Make sure to modify the Elasticsearch configuration file (/etc/elasticsearch/elasticsearch.yml
) and set the cluster name to graylog
additionally you need to uncomment (remove the # as first character) the line, and add action.auto_create_index: false
to the configuration file:
cluster.name: graylog
action.auto_create_index: false
In order to automatically start Elasticsearch on system boot, you have to activate the Elasticsearch service by running the following commands:
$ sudo chkconfig elasticsearch on
$ sudo systemctl daemon-reload
$ sudo systemctl restart elasticsearch.service
Graylog¶
First install the Graylog GPG Key with rpm --import https://packages.graylog2.org/repo/debian/keyring.gpg
then add the repository file /etc/zypp/repos.d/graylog.repo
with the following content:
[graylog]
name=graylog
baseurl=https://packages.graylog2.org/repo/el/stable/3.2/$basearch/
gpgcheck=1
gpgkey=file:///etc/pki/rpm-gpg/RPM-GPG-KEY-graylog
After that, install the latest release with sudo zypper install graylog-server
.
Hint
If you want the Integrations Plugins or the Enterprise Plugins installed, you need to install them now. The following install all official provided packages by Graylog at the same time: sudo zypper install graylog-server graylog-enterprise-plugins graylog-integrations-plugins graylog-enterprise-integrations-plugins
Make sure to follow the instructions in your /etc/graylog/server/server.conf
and add password_secret
and root_password_sha2
. These settings are mandatory and without them, Graylog will not start!

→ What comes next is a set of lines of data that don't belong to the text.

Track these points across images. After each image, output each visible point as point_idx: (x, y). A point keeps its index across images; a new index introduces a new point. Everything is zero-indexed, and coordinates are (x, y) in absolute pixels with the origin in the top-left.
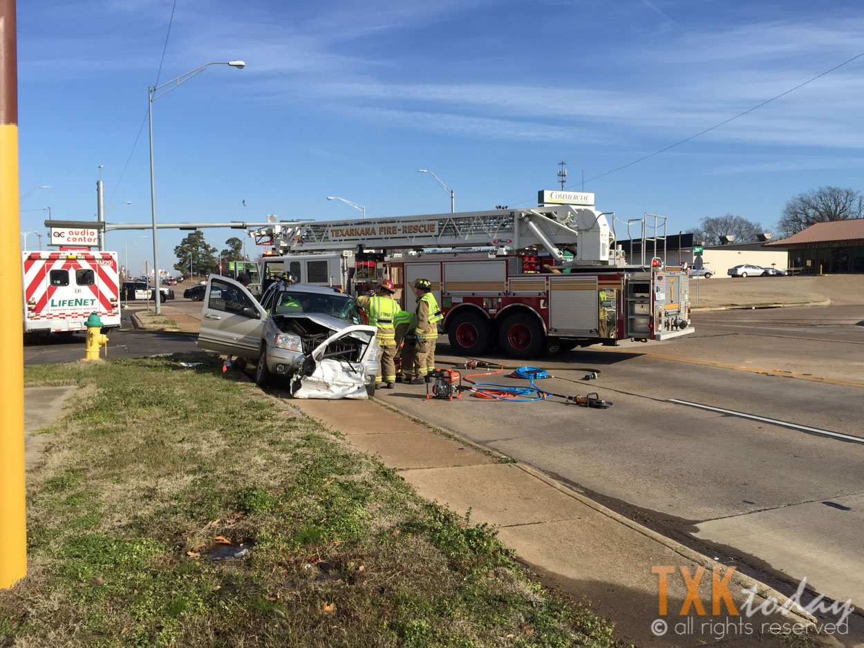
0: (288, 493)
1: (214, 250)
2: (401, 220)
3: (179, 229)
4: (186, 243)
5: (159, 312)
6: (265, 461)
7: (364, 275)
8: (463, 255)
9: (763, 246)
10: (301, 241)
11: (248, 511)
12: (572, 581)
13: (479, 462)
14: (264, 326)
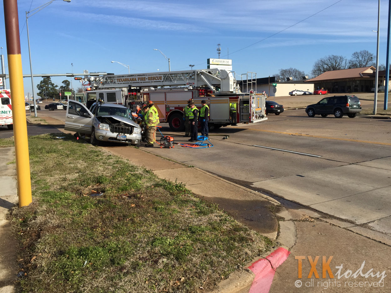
0: (114, 178)
1: (56, 86)
2: (147, 75)
3: (41, 77)
4: (43, 83)
5: (36, 116)
6: (103, 169)
7: (132, 98)
8: (174, 89)
9: (304, 82)
10: (103, 84)
11: (101, 183)
12: (209, 198)
13: (180, 168)
14: (93, 121)
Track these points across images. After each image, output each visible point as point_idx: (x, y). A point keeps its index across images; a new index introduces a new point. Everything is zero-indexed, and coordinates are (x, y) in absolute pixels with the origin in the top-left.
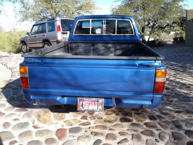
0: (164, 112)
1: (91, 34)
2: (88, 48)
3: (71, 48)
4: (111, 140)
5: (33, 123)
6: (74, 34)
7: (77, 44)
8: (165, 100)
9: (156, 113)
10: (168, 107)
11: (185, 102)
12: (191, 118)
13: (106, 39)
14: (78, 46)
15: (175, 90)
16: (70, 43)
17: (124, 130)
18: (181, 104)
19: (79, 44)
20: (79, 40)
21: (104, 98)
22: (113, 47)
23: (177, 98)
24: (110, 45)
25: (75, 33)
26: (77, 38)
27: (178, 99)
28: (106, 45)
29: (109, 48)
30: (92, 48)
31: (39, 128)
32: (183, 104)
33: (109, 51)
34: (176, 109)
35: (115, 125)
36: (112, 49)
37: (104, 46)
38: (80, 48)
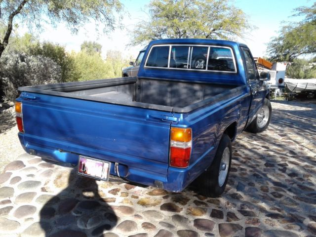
0: (248, 209)
1: (169, 67)
2: (163, 89)
3: (139, 86)
4: (123, 229)
5: (46, 184)
6: (145, 66)
7: (148, 82)
8: (270, 192)
9: (232, 208)
10: (263, 205)
11: (306, 202)
12: (288, 230)
13: (192, 76)
14: (150, 84)
15: (306, 179)
16: (139, 79)
17: (155, 222)
18: (292, 205)
19: (152, 82)
20: (152, 75)
21: (111, 162)
22: (201, 90)
23: (294, 193)
24: (197, 87)
25: (147, 65)
26: (150, 73)
27: (295, 195)
28: (190, 86)
29: (195, 91)
30: (169, 89)
31: (47, 192)
32: (297, 204)
33: (195, 96)
34: (275, 210)
35: (149, 212)
36: (200, 94)
37: (186, 88)
38: (152, 87)
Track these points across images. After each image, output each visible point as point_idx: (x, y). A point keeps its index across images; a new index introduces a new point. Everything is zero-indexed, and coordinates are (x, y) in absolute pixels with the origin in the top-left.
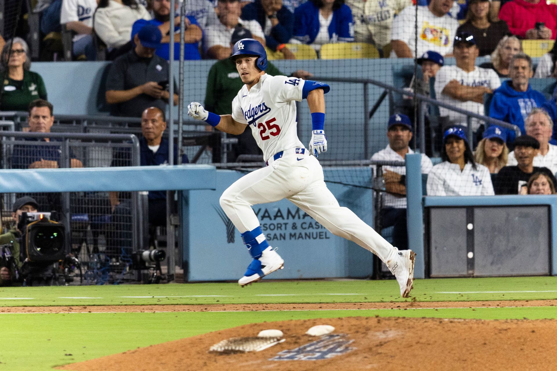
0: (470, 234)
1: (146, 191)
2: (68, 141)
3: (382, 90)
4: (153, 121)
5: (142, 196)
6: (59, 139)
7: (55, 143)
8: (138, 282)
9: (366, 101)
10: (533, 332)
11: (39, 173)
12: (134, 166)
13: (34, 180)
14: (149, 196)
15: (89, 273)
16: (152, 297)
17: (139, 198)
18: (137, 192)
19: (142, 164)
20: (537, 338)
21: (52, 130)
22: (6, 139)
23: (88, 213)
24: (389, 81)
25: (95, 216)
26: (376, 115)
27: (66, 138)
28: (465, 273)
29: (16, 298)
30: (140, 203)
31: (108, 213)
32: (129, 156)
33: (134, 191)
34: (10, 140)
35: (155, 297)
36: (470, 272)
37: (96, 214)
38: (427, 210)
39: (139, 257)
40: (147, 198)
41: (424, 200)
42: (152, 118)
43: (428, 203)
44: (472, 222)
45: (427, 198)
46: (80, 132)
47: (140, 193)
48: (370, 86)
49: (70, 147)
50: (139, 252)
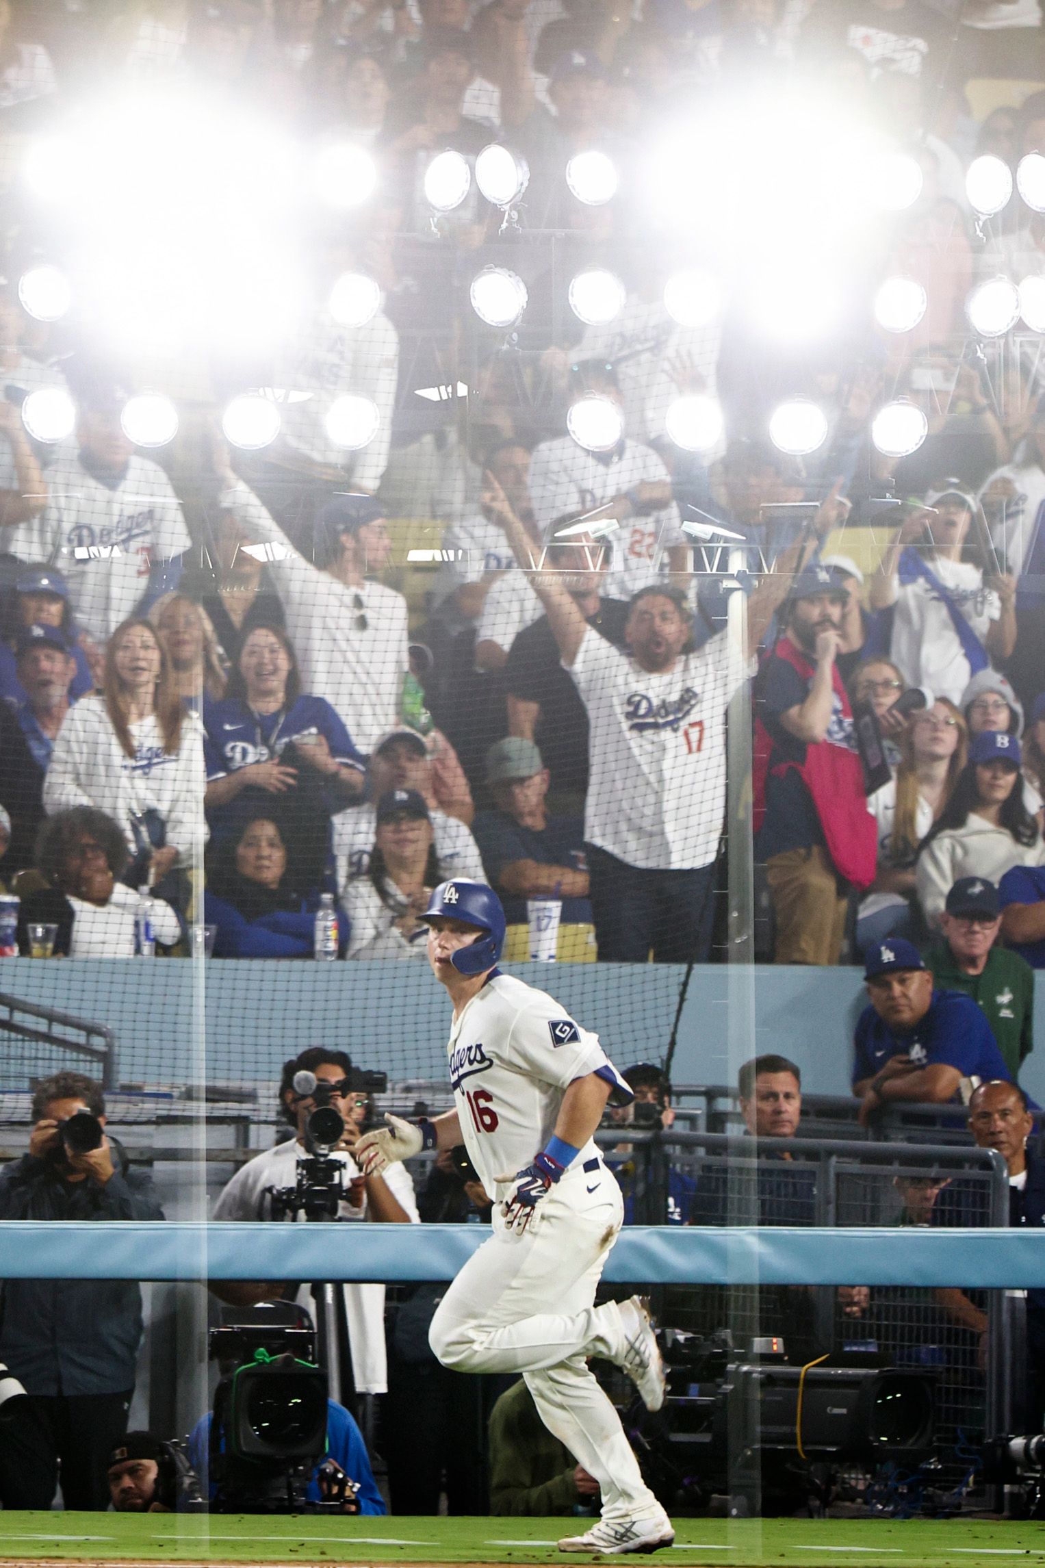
1: (1023, 1289)
2: (834, 1159)
4: (1004, 1114)
5: (1013, 1299)
6: (812, 1155)
7: (802, 1164)
8: (995, 1515)
11: (761, 1236)
12: (993, 1226)
13: (746, 1254)
14: (1028, 1300)
15: (876, 1488)
16: (1024, 1551)
17: (1005, 1305)
18: (999, 1290)
19: (1015, 1223)
21: (798, 1133)
22: (683, 1152)
23: (879, 1338)
25: (894, 1347)
27: (830, 1153)
29: (689, 1546)
30: (1006, 1317)
31: (925, 1342)
32: (983, 1200)
33: (992, 1289)
34: (691, 1152)
35: (1032, 1552)
37: (898, 1343)
39: (999, 1452)
40: (1023, 1305)
42: (1000, 1107)
46: (867, 1139)
47: (1008, 1293)
49: (838, 1175)
50: (1001, 1438)
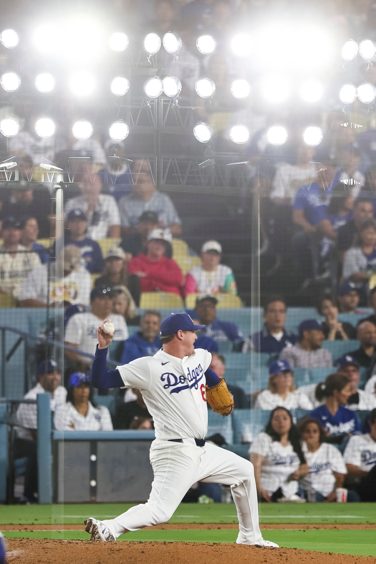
0: (93, 464)
3: (18, 336)
9: (4, 345)
10: (143, 552)
20: (146, 558)
24: (24, 328)
26: (12, 358)
28: (88, 499)
36: (93, 498)
38: (55, 443)
41: (52, 434)
43: (56, 437)
44: (95, 454)
45: (55, 432)
48: (7, 332)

You can use the following command to create your password_secret
:
cat /dev/urandom | base64 | cut -c1-96 | head -1
You need to use the following command to create your root_password_sha2
:
echo -n "Enter Password: " && head -1 </dev/stdin | tr -d '\n' | sha256sum | cut -d" " -f1
To be able to connect to Graylog you should set http_bind_address
to the public host name or a public IP address of the machine you can connect to. More information about these settings can be found in Configuring the web interface.
Note
If you’re operating a single-node setup and would like to use HTTPS for the Graylog web interface and the Graylog REST API, it’s possible to use NGINX or Apache as a reverse proxy.
The last step is to enable Graylog during the operating system’s startup:
$ sudo chkconfig graylog-server on
$ sudo systemctl daemon-reload
$ sudo systemctl start graylog-server.service
The next step is to ingest messages into your new Graylog Cluster and extract the messages with extractors or use the Pipelines to work with the messages.
Cluster Setup¶
If you plan to have multiple servers assuming different roles in your cluster like we have in this big production setup you need to modify only a few settings. This is covered in our Multi-node Setup guide. The default file location guide lists the locations of the files you need to modify.